- [DIRECTIVE]
A line belongs in the answer if it contains "Tampilkan"; copy every such line from the entries below.

(Beginning of DATA RECORDS)

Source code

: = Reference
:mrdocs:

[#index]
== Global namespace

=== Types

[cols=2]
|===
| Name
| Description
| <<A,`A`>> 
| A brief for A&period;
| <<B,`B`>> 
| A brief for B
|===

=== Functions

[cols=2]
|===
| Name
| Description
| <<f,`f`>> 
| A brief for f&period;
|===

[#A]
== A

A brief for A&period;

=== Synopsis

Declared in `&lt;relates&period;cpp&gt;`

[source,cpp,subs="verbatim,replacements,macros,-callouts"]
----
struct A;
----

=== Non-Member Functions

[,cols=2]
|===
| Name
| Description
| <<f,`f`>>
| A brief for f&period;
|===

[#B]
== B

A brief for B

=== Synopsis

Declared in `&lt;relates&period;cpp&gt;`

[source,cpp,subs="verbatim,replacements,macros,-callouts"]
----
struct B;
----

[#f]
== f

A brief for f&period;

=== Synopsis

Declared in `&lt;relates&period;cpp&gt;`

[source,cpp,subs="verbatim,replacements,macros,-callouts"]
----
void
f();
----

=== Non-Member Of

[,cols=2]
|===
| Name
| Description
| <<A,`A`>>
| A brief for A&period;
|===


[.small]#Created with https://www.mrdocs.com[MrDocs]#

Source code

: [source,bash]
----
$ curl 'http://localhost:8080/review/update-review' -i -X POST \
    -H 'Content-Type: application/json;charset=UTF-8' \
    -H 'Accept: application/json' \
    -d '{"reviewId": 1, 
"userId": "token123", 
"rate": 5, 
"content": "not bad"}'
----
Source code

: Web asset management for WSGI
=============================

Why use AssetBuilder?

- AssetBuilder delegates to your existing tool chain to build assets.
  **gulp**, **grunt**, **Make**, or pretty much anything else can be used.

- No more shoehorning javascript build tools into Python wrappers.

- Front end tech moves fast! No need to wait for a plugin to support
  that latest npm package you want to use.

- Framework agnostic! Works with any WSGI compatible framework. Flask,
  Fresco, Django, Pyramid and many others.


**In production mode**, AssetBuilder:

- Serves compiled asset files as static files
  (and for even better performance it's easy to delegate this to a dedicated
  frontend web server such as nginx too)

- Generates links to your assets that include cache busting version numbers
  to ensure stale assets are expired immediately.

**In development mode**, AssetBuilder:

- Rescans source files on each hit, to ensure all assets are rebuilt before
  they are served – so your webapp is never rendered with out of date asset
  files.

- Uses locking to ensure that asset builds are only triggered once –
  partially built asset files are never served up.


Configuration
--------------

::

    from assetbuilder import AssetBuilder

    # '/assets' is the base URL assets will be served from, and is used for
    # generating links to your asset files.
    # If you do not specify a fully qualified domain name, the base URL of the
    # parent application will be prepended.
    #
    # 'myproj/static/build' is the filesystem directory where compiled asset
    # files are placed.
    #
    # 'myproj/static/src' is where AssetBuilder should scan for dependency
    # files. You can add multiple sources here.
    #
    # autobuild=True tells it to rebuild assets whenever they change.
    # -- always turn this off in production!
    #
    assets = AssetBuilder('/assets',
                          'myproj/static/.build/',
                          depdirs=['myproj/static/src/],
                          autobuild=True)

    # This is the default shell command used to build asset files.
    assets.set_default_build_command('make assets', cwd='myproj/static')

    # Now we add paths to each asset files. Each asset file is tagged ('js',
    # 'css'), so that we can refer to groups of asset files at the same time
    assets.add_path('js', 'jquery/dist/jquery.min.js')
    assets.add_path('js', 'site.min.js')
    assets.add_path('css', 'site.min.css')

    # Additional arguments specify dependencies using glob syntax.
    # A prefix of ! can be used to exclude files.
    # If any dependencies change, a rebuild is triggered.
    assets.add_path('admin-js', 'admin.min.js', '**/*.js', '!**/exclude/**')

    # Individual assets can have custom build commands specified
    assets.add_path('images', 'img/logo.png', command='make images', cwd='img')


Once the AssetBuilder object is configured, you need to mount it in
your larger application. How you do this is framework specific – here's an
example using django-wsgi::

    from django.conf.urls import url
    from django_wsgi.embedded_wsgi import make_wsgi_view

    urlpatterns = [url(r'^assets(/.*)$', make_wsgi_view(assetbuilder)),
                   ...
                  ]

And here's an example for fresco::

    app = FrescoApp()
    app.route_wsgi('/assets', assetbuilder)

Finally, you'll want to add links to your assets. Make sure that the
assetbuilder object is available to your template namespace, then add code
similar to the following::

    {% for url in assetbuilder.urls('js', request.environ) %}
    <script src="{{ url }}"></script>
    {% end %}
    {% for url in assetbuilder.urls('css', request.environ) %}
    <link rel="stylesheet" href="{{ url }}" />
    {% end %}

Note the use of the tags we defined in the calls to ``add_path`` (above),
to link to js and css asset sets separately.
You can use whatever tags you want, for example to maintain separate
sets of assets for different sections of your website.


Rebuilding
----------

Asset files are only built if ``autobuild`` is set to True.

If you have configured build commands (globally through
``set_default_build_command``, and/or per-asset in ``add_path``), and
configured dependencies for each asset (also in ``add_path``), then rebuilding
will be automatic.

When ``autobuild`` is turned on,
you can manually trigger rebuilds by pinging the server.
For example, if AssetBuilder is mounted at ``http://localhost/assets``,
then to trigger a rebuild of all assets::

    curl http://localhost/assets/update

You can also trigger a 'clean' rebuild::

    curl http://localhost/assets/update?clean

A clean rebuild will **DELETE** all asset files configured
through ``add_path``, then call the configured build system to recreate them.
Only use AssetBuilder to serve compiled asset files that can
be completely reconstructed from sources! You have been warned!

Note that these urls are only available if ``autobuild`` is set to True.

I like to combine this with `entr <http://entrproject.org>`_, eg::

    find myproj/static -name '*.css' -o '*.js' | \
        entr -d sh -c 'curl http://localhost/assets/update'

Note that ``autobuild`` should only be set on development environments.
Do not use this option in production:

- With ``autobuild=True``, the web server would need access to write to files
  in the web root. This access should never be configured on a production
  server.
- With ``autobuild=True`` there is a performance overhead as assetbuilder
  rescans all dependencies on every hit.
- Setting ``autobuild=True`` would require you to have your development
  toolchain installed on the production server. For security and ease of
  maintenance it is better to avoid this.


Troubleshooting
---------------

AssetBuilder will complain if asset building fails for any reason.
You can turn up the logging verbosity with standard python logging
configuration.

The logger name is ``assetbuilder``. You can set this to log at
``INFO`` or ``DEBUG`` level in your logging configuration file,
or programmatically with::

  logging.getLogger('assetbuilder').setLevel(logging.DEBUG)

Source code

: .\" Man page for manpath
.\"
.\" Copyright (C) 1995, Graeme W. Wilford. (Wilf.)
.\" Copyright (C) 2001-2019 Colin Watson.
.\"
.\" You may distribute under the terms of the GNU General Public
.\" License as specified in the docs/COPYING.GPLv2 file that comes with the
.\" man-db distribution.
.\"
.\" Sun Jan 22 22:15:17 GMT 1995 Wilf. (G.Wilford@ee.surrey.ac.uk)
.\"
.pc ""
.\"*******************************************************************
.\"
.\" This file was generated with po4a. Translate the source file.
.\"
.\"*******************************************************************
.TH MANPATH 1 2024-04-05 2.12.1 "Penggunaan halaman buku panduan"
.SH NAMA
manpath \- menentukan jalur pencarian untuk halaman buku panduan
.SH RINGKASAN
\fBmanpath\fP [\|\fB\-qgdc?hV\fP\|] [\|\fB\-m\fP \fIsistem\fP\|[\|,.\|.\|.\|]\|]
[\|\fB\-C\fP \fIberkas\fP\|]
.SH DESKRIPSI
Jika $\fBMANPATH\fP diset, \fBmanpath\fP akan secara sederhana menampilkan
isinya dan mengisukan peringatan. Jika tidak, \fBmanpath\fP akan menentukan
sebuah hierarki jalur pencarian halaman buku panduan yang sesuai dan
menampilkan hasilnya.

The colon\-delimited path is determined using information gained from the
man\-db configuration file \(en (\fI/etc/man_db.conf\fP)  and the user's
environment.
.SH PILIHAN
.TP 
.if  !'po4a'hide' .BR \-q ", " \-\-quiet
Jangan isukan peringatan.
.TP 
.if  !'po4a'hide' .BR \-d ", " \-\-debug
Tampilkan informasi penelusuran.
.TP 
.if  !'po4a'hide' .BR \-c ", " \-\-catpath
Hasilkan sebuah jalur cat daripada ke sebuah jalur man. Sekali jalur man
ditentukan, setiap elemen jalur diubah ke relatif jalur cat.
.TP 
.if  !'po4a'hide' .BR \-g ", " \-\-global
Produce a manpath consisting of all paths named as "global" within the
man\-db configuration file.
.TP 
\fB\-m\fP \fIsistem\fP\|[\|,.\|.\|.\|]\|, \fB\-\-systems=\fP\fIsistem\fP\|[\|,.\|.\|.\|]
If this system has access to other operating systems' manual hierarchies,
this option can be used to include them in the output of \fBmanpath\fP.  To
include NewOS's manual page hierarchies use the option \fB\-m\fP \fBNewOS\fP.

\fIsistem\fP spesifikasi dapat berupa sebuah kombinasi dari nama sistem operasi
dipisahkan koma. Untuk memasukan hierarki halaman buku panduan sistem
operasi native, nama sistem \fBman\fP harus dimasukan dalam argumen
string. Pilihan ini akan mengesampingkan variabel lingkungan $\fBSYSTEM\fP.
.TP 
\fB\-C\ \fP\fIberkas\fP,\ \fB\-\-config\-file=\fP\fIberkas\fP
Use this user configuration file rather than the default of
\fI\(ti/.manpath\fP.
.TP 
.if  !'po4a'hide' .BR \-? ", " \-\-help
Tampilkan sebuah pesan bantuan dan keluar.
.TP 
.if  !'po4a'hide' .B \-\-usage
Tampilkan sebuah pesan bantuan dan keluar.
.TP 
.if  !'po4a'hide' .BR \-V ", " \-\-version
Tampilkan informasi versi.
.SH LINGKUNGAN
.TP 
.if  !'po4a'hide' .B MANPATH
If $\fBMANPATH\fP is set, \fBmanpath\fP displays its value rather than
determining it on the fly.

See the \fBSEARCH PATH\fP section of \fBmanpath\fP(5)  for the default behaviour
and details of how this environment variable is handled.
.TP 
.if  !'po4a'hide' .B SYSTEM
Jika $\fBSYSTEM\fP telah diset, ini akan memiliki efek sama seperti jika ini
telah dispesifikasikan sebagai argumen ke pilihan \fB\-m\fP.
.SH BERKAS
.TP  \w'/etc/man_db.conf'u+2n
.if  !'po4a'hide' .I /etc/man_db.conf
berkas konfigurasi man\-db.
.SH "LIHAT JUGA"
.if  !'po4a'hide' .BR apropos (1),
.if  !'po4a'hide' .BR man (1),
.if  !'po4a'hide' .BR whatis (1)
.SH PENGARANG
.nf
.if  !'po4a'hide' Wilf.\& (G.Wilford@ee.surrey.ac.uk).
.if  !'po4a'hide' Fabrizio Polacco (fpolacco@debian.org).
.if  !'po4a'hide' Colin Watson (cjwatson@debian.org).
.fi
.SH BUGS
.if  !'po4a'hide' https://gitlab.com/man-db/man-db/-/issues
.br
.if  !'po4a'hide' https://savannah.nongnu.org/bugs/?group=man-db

(End of DATA RECORDS)

- [WRITTEN SOLUTION]
Tampilkan informasi penelusuran.
Tampilkan sebuah pesan bantuan dan keluar.
Tampilkan sebuah pesan bantuan dan keluar.
Tampilkan informasi versi.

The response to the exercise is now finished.